IRAS 14394+5332 is an ultraluminous infrared galaxy and a galaxy merger located in the constellation of Boötes. It has a redshift of (z) 0.105, estimating the distance to be 1.4 billion light-years from Earth. The galaxy was first discovered by astronomers in 1996 who found it having a total infrared luminosity of 1.10×10^12 L_{☉}. (Note: Given as a log(L_{IR}/) of 12.04.)

== Description ==
IRAS 14394+5332 is described as a triple interacting galaxy system consisting of a spiral galaxy located in western direction and a final-stage double nucleus galaxy merger located in the eastern direction with two closely spaced nuclei, only separating by 2.6 kiloparsecs from each other. A long tidal tail made up diffused radio emission is seen extending by 35 kiloparsecs between the galaxies.

The nucleus on the eastern side of the double nucleus galaxy in the IRAS 14394+5332 system, is found to be active. It is described as a Seyfert type 2 galaxy based on optical wavelength observations and is bright at near-infrared wavelengths compared to the faint western nucleus, with it displaying emission lines in its spectrum. Furthermore, the morphology of the double nucleus galaxy is complex according to Hubble Space Telescope optical imaging, who described it having two condensation components that seems to be divided by a dust lane. HST imaging also found the structure is irregular with the higher surface brightness feature centering more on the northern condensation component connected with the eastern nucleus.

Observations found the eastern nucleus of the galaxy has detections of nuclear outflows.

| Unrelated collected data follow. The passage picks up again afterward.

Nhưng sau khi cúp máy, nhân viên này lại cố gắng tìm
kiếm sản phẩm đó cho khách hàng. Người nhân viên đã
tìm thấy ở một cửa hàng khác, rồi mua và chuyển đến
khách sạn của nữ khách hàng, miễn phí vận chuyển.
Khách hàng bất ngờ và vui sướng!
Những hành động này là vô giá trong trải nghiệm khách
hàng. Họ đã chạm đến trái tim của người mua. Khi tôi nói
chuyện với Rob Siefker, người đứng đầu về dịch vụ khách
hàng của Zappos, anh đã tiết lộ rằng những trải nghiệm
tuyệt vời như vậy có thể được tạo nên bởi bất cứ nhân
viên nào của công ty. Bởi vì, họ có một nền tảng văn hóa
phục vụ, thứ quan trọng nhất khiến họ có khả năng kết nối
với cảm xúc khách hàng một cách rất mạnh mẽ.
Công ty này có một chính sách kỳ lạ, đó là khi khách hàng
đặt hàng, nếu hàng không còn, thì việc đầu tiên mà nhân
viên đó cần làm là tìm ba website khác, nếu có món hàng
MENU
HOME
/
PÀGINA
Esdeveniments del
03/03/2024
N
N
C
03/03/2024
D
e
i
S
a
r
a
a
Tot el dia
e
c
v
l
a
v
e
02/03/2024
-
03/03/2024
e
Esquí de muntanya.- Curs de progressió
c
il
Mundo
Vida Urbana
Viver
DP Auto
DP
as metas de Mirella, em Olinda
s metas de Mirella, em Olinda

Based on results, it shows a doubly ionized oxygen emission-line kinematic feature best described by three narrow components; mainly a redmost component and two other components described having blueshift measurements of –700 and –1360 kilometers per second. Data also showed these profiles of doubly ionized oxygen emission lines are noticed as different when compared to the other emission lines.

There are also evidence of ionized outflows in the eastern nucleus of the galaxy within a 0.75 ± 0.12 kiloparsec region, with a mass outflow rate of 3.4±13.8 M_{☉} per year and a kinetic power measuring 0.66±3.12 percent in energy levels. A total star formation rate of 2.26 ± 0.03 M_{☉} per year and a stellar mass of 10.50 ± 0.06 M_{☉} has been estimated for the system.